BOLOGNE – Comment fait-on la connaissance d’un père qu’on n’a jamais rencontré ? Claudio Bonvicini, 80 ans, fils du partisan Otello, a essayé toute sa vie. Enfant, il se rendait à la Certosa pour le voir même s’il était enterré dans le sanctuaire des morts. Enfant, il participait aux manifestations du 25 avril, sans jamais chercher les premiers rangs. Nous continuons maintenant à accepter des vérités qui nous font encore pleurer: «Je n’avais que 11 mois et mon père est mort deux jours avant la libération de Bologne, le 19 avril 1945. Est-il possible que dans une ville déjà encerclée par les alliés, personne ne se soit battu pour l’épargner ?”.
Mais surtout, il proteste avec une tendre colère : “Pourquoi – je l’ai souvent pensé dans le passé – a-t-il choisi de se sacrifier pour les autres, pour l’Italie et pas pour nous ?”. En fait, Claudio, resté seul avec son frère Roberto, 11 ans, et sa mère Lina, 26 ans, a immédiatement retroussé ses manches. Grandir en équilibre entre la fierté de qui il était et la solitude qu’il représentait. Il est devenu réparateur d’électroménager très jeune – avec une majorité prématurée. Et pendant qu’il réparait la télévision et la radio, il réparait aussi peu à peu sa relation avec sa mémoire.

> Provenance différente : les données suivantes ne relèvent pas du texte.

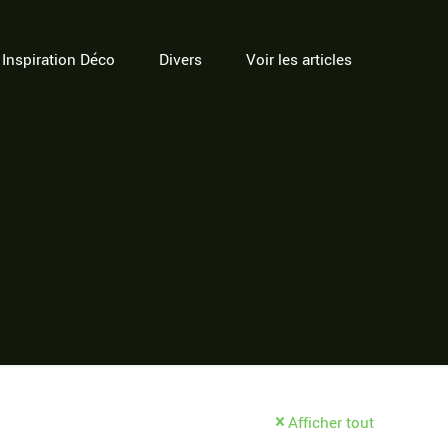
Inspiration Déco
Divers
Voir les articles
Afficher tout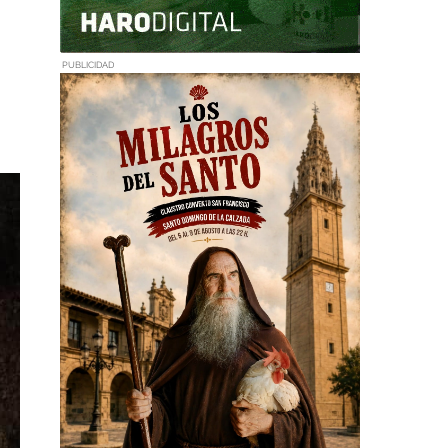
PUBLICIDAD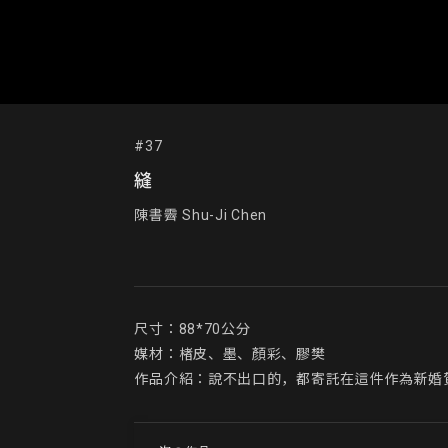
#37
縫
陳書霽 Shu-Ji Chen
尺寸：88*70公分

Mais il n’a jamais cessé de poser des questions.
En fait, au fil des années – plus tard, également avec son épouse Francesca – il a voyagé partout pour en savoir plus sur son père. «Antifasciste très actif, devenu très jeune commandant de la brigade Matteotti de la ville. Il savait ce qu’il risquait, mais il l’a fait. Je m’interrogeais sur son courage.”
Claudio a ensuite réalisé des entretiens avec d’autres visages de la Résistance. Il chercha en vain les articles que son père avait écrits dans les journaux socialistes. Et le dossier du procès et la sentence qui le condamnait à mort étaient toujours vains : « Mais je ne les ai jamais retrouvés ».
Mais dans sa maison, dans le quartier de Barca – qui ressemble à un musée vivant, plein de photos en noir et blanc et de coupures de presse de la famille d’autrefois – se trouve aujourd’hui la lettre du geôlier en chef qui a aidé Othello à les derniers instants de sa vie, qui le décrit comme un homme d’une rare force intérieure. Et surtout, il y a celle que le partisan a dédiée à sa femme et à ses enfants avant de mourir : « Chère Lina, je t’aimais tellement… pardonne-moi. Ma seule douleur est de savoir que tu es seul. Dites également aux enfants que son père n’est pas mort comme un lâche et que même si la sentence était injuste, ils ne doivent éprouver de haine envers personne, qu’ils grandissent honnêtement et qu’ils ne cherchent à se venger pour aucune raison.
Des mots, écrits au crayon d’une seule main pour la dernière fois – passés de Lina à lui – qui l’ont réconcilié une fois pour toutes : “Ils m’ont fait comprendre qui était vraiment mon père, vers quel chemin de paix et de justice me tourner”. Et qu’il serait désormais disponible, en tant que témoin, pour apporter dans les écoles, afin qu’elles soient une source d’inspiration pour les nouvelles générations : « Je voudrais partager son exemple, son dévouement pour la liberté. Surtout maintenant, où je me surprends souvent à penser que « le sacrifice de mon père était inutile ». »
La référence est à l’époque actuelle : « Je ne suis pas calme. Si ce qui s’est passé au cours des vingt dernières années s’est également produit parce que les gens souffraient de la faim et étaient prêts à se soumettre, maintenant sans emploi, l’autoritarisme peut retrouver un terrain fertile. »
Entre-temps, il efface ce cadre avec la lettre de son père, restée intacte, telle une amulette. “Il faut du courage, comme celui qu’il avait.”